Choking is part of professional sport, whether it is Jean van de Velde self-destructing on the final green at Carnoustie when he needed just two over par to take the Open in 1999, or Bayern Munich refusing to win the Champions League with Chelsea at their mercy last year.
This season the atmosphere at the KC Stadium has been criticised for its flatness. There can be no repetition on Saturday when Cardiff, led by Malky Mackay, who played for and managed Watford, come north.
"Now is not the time for analysis," said Bruce. "The question to us should be, what are we going to do about it? All through the season they have shown the resilience to come back and win. We have a week to go out and show our teeth."

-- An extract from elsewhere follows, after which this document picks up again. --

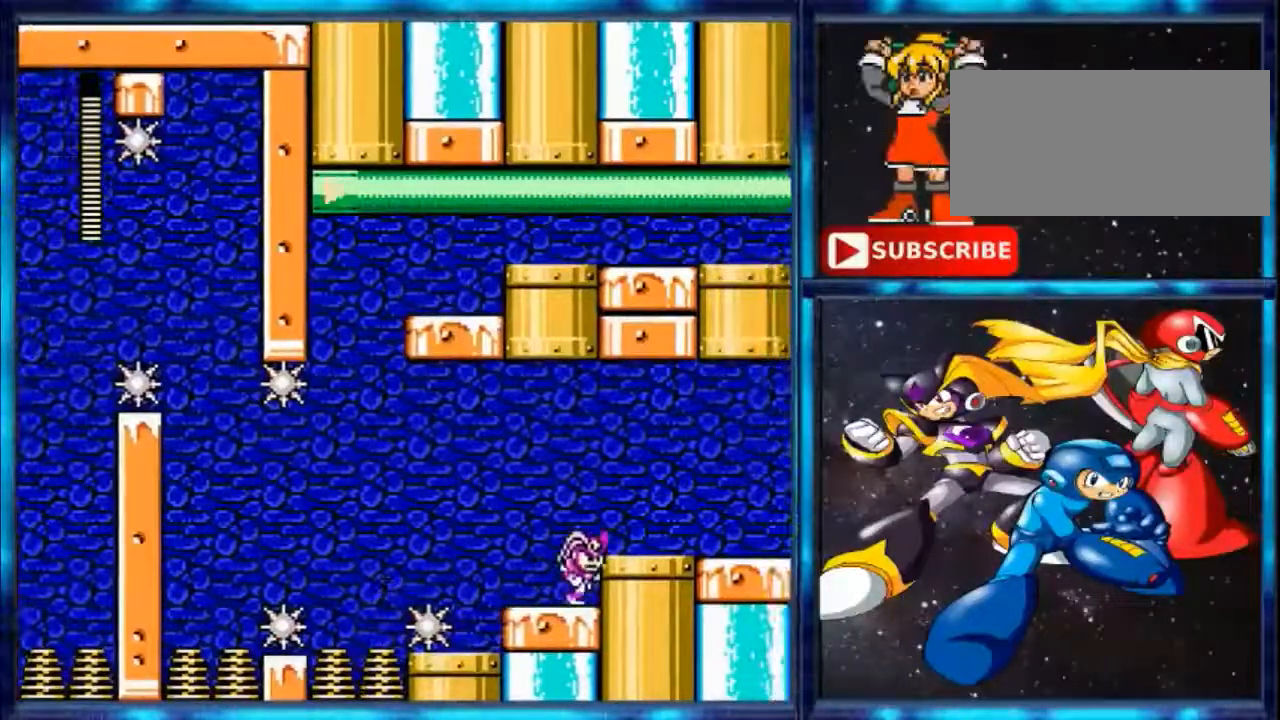
{"buttons": ["A", "DPAD_RIGHT"], "events": [[200, "A", "up"], [367, "A", "down"]]}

They may be a point behind Hull, but the momentum is with Watford. They have won their last two matches and face a Leeds side they thrashed 6-1 at Elland Road in November.
When Bruce took over at Hull in the summer, he remarked he was inheriting a side that might finish in the top eight or make the play-offs. They have over-achieved for most of the season but when it came to the business end of it, they have looked like the squad that perhaps, deep in his heart, Bruce knew them to be.
By using three centre-halves and employing Ahmed Elmohamady and Corry Evans as wing-backs, he had revolutionised Hull's approach until the loss of Sone Aluko exposed a very thin attack. "Scoring goals has been our Achilles heel," said Bruce.
Between them the club's three strikers, Jay Simpson, Nick Proschwitz and Matty Fryatt, have managed two league goals since October. Given that Fryatt has just returned from long-term injury, that is a cruel statistic but football, as those who poured into Oakwell from Humberside expecting a long, loud party are discovering, is a cruel business.